### STORED DATA
***
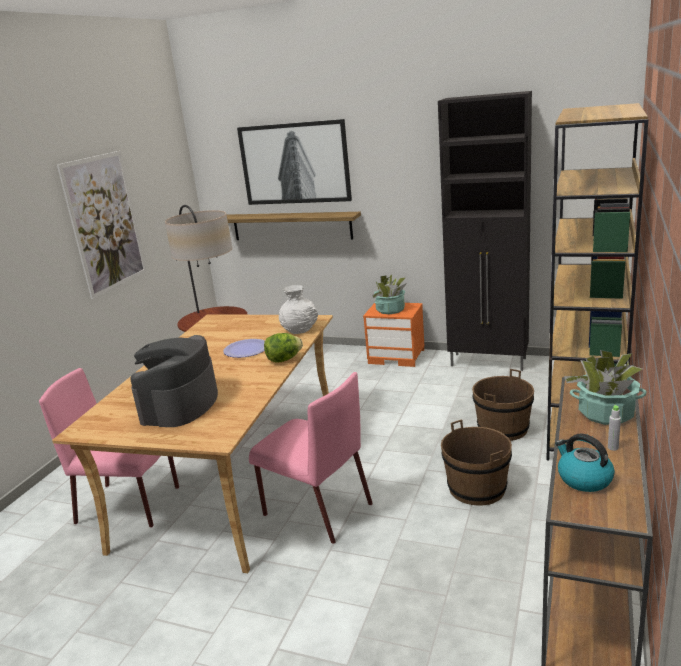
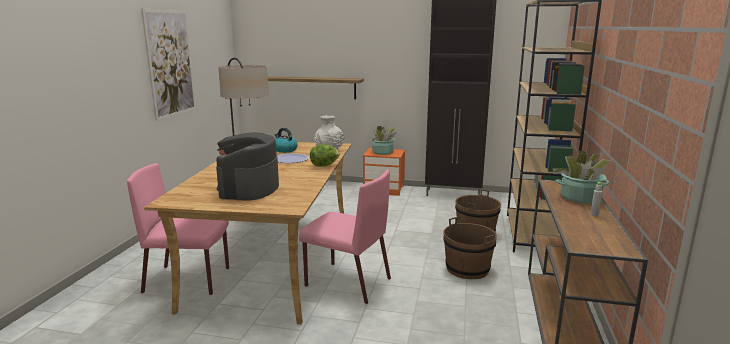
camera: 10 degrees left, 5 degrees down
picture [237,119,352,205] -> none
kettle [555,434,615,492] -> kettle moved to [275,128,297,153]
***
### DIRECTIONS
Exactly as written, copy out the listing, but without any pictures.

### RESULT OF THE EXERCISE
camera: 10 degrees left, 5 degrees down
picture [237,119,352,205] -> none
kettle [555,434,615,492] -> kettle moved to [275,128,297,153]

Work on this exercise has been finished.